▸ **Provided text**
● ● ● ● ●
Medical Problems Behind Unusual Aggression

Trigger Stacking

I was reading the Association of Pet Dog Trainer’s magazine when I came across a case study of aggression by Michael Shikashio, CDBC. Long story short, this Great Dane/Lab mix bit two people pretty severely and was reactive on leash. The dog wore a prong collar while out on walks, but the dog had also bit someone while off leash inside their apartment. What the owners hadn’t noticed was that the dog had developed an ear infection and when people pet him, it triggered an aggressive reaction because the dog was probably in pain. While the prong collar certainly didn’t help the situation, that’s not the main point of today’s post. Today I want to address the importance of health exams when working with behavior issues.
● ● ● ● ●
▸ **Data section**
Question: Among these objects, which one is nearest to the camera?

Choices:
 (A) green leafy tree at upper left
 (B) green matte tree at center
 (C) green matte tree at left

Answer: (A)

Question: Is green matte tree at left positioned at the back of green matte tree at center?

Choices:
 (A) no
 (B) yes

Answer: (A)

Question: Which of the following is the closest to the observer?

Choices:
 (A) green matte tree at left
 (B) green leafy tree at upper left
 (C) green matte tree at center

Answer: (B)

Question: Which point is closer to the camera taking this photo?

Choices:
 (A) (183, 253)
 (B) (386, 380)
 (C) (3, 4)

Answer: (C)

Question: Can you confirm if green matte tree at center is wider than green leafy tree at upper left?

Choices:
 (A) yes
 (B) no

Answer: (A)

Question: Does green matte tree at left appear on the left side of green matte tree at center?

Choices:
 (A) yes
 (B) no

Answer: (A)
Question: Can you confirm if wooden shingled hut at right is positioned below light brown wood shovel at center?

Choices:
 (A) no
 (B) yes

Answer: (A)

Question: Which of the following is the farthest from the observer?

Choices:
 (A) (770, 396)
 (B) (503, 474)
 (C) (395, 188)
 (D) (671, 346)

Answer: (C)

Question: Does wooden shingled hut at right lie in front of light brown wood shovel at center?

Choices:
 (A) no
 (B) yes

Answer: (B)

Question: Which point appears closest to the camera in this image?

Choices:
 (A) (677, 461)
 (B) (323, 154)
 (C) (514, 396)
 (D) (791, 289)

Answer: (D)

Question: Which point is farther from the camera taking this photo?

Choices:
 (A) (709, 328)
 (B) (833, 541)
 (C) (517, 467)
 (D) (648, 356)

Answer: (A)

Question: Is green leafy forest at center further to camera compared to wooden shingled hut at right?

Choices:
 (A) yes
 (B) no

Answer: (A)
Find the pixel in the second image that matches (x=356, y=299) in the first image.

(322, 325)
● ● ● ● ●
▸ **Task**
Reproduce, word for word, the part of the text on medical problems behind unusual aggression starting with "I was reading" and going on through "with behavior issues.".

▸ **Your response**
I was reading the Association of Pet Dog Trainer’s magazine when I came across a case study of aggression by Michael Shikashio, CDBC. Long story short, this Great Dane/Lab mix bit two people pretty severely and was reactive on leash. The dog wore a prong collar while out on walks, but the dog had also bit someone while off leash inside their apartment. What the owners hadn’t noticed was that the dog had developed an ear infection and when people pet him, it triggered an aggressive reaction because the dog was probably in pain. While the prong collar certainly didn’t help the situation, that’s not the main point of today’s post. Today I want to address the importance of health exams when working with behavior issues.